As soon as we spotted the deviations from the steady state, our monitoring systems raised alerts. We quickly terminated the chaos agent, deactivated the aop.xml hook, and restarted the affected application services.

6. Repeat the experiment

After restoring the application to its stable state, we evaluated what went wrong. During our root cause analysis, we found out that Hystrix was disabled for this particular application due to a previous Redis connection leak on the local server.

This meant the application's fallback mechanism for a Redis outage was not properly set up, and the application could have crashed if such an event happened in production. After reconfiguring Hystrix, we ran the experiment again, and this time, the application behaved as expected, successfully handling the Redis failure.

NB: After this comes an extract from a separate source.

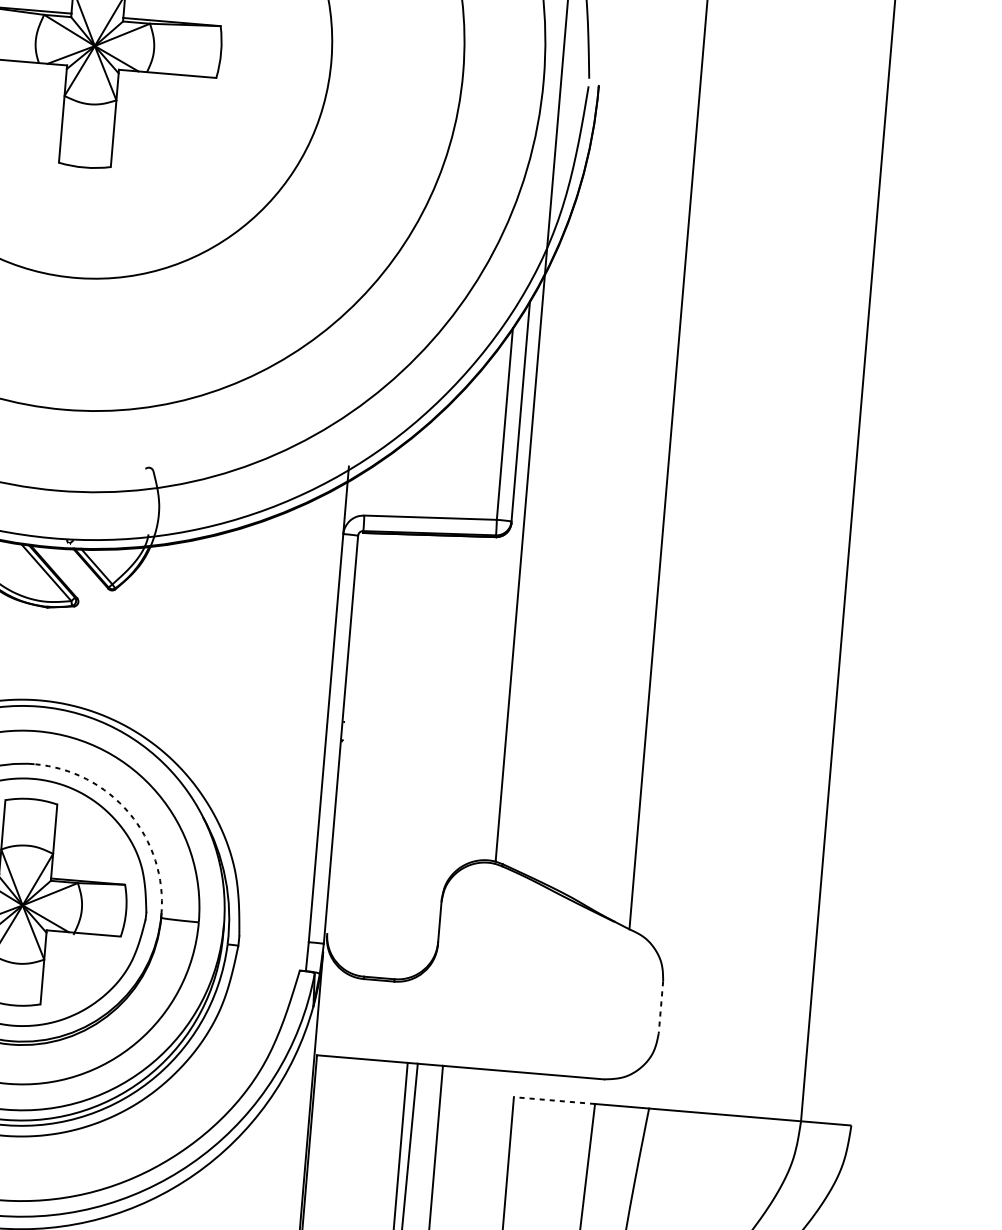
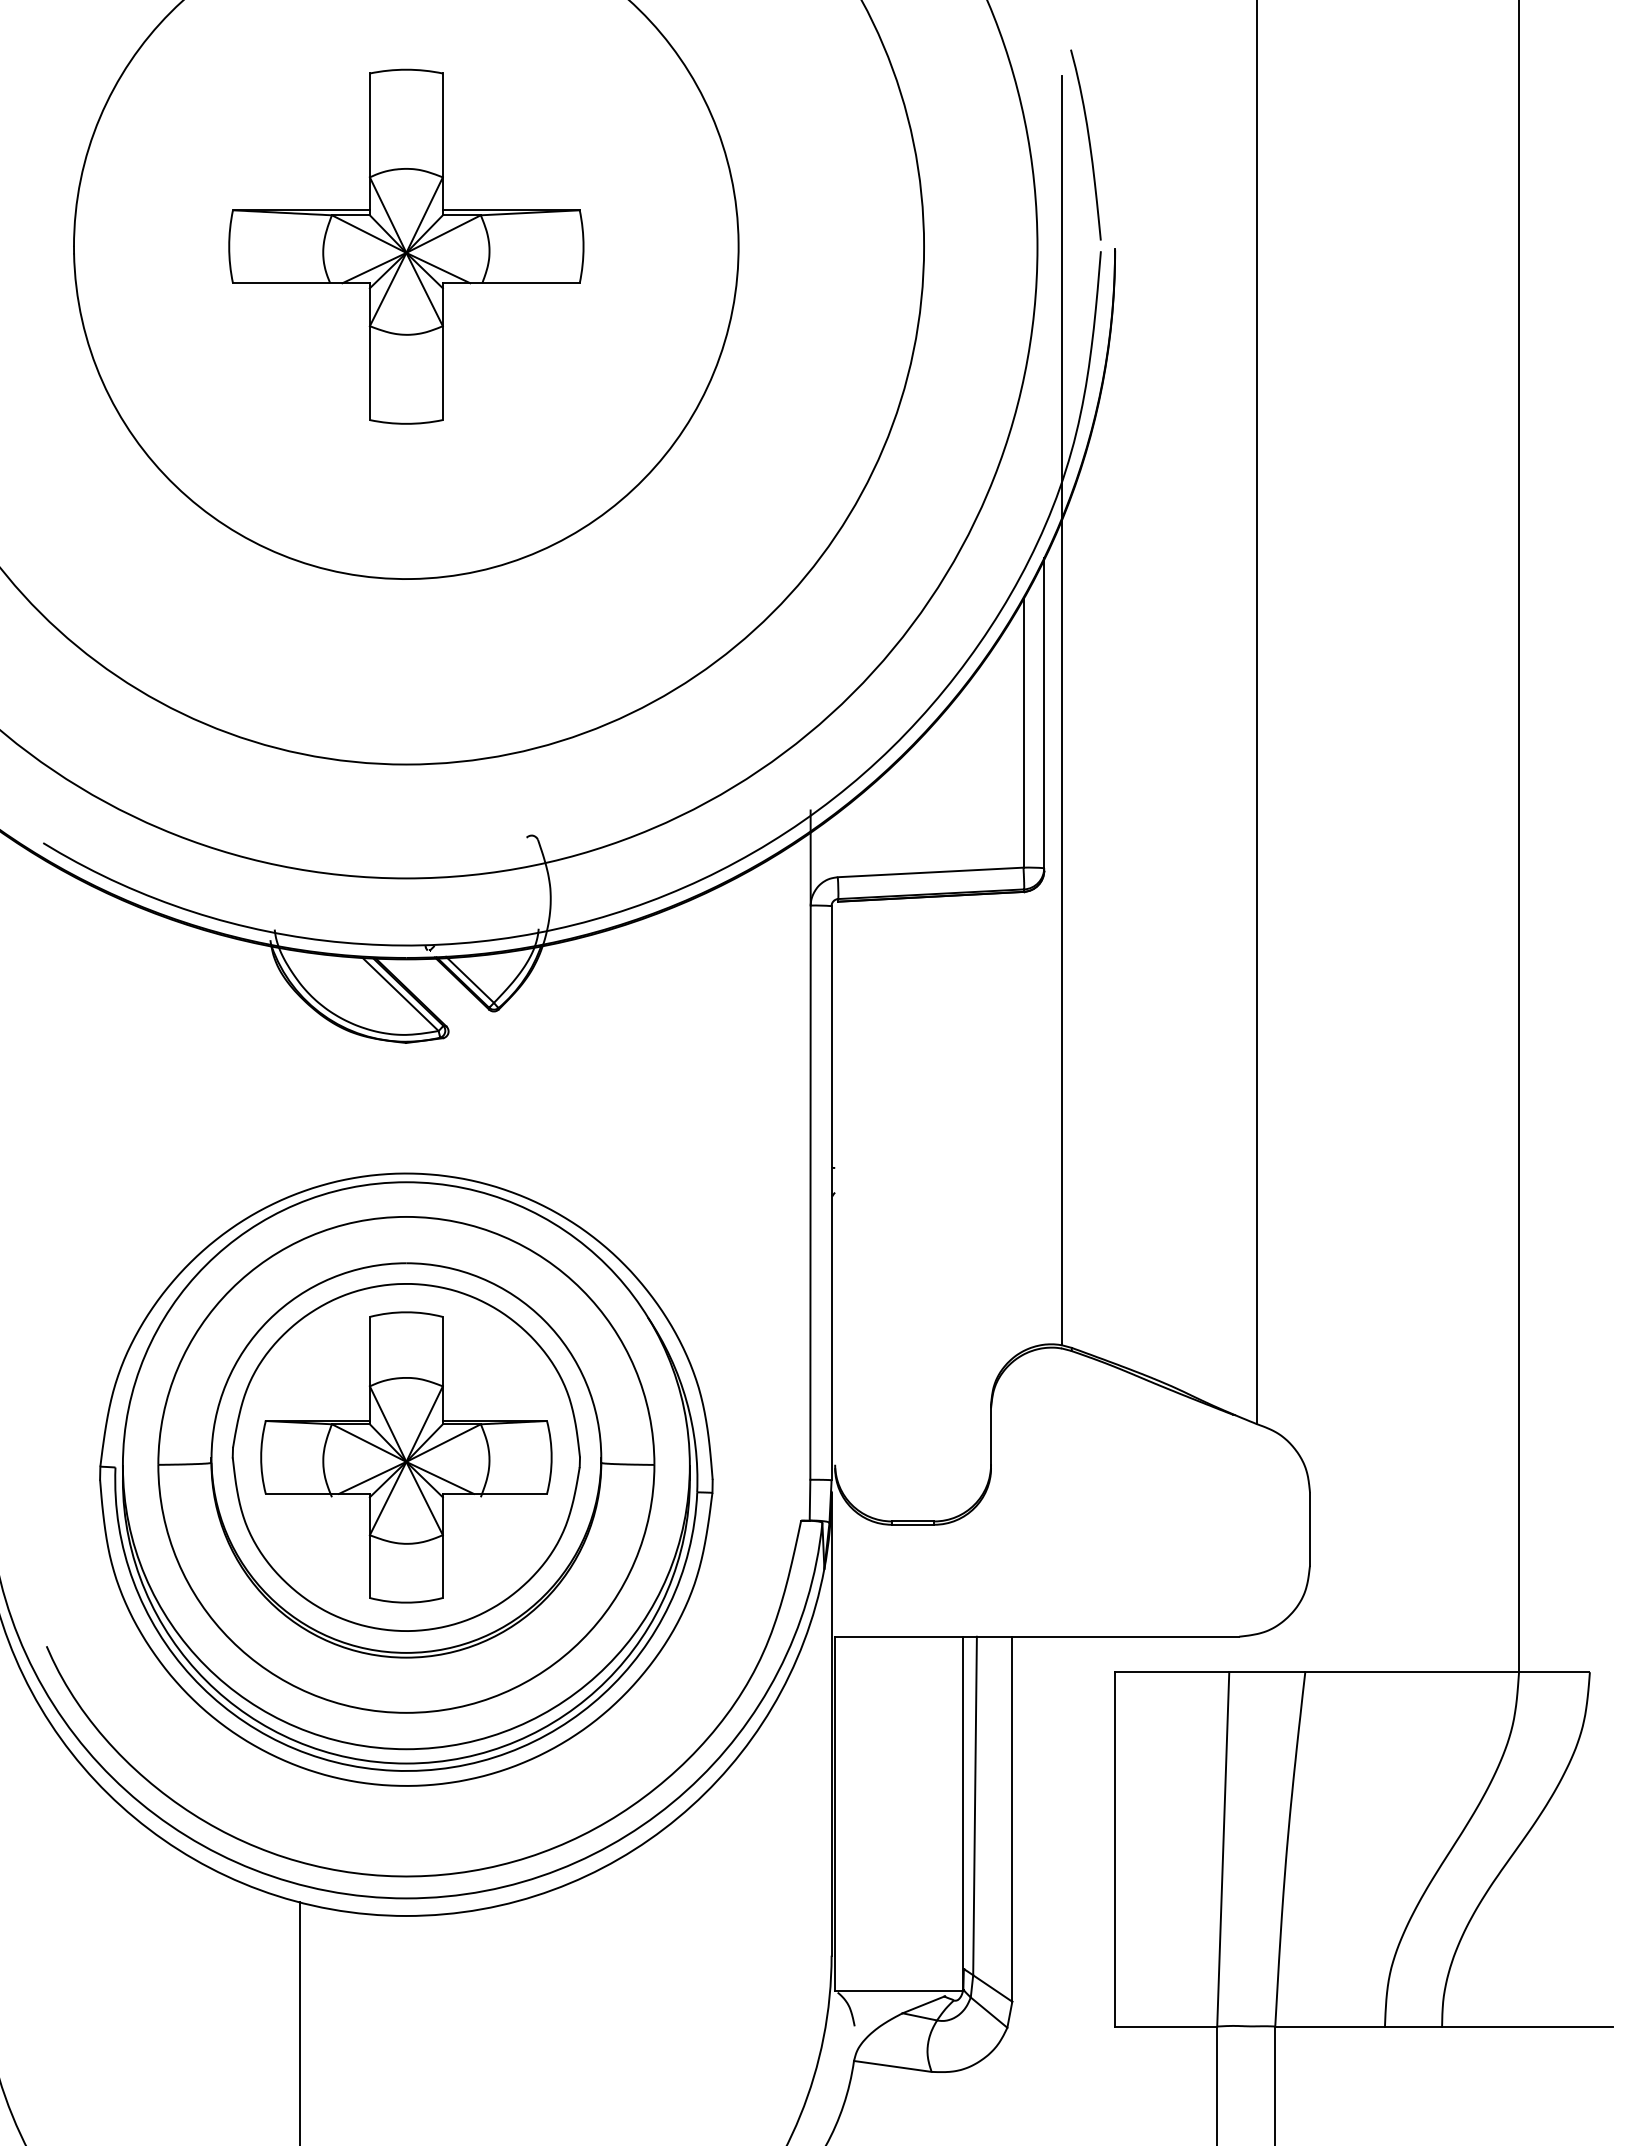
arc: (129, 813) -> (544, 1320), dashed -> solid
line: (660, 1007) -> (1309, 1529), dashed -> solid
line: (553, 1100) -> (1171, 1672), dashed -> solid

Final words: Fitting chaos testing into different development practices

Before incorporating a chaos testing framework into your organization, there is one final facet to it that you must understand: how it fits into your development practice. You might be using modern agile and CI/CD pipelines or relying on conventional waterfall methodologies, and depending on that, the way you approach chaos testing will differ.

In agile and CI/CD environments, chaos testing is typically introduced during the continuous delivery (CD) phase of the pipeline. After the code passes initial integration and unit tests in the continuous integration (CI) phase, you can deploy it to staging or production-like environments and simulate failures and disruptions. You can also automate these chaos experiments to run continuously with every code change, providing ongoing validation of system resilience.

On the other hand, traditional waterfall models do not offer the same level of granularity or flexibility. Their rigid, linear structure means development occurs in large batches, and you can only run chaos experiments in a dedicated testing phase along with other functional tests. Nonetheless, by carefully scoping out the experiment and conducting a comprehensive root cause analysis, you can still attain positive results. Happy chaos testing!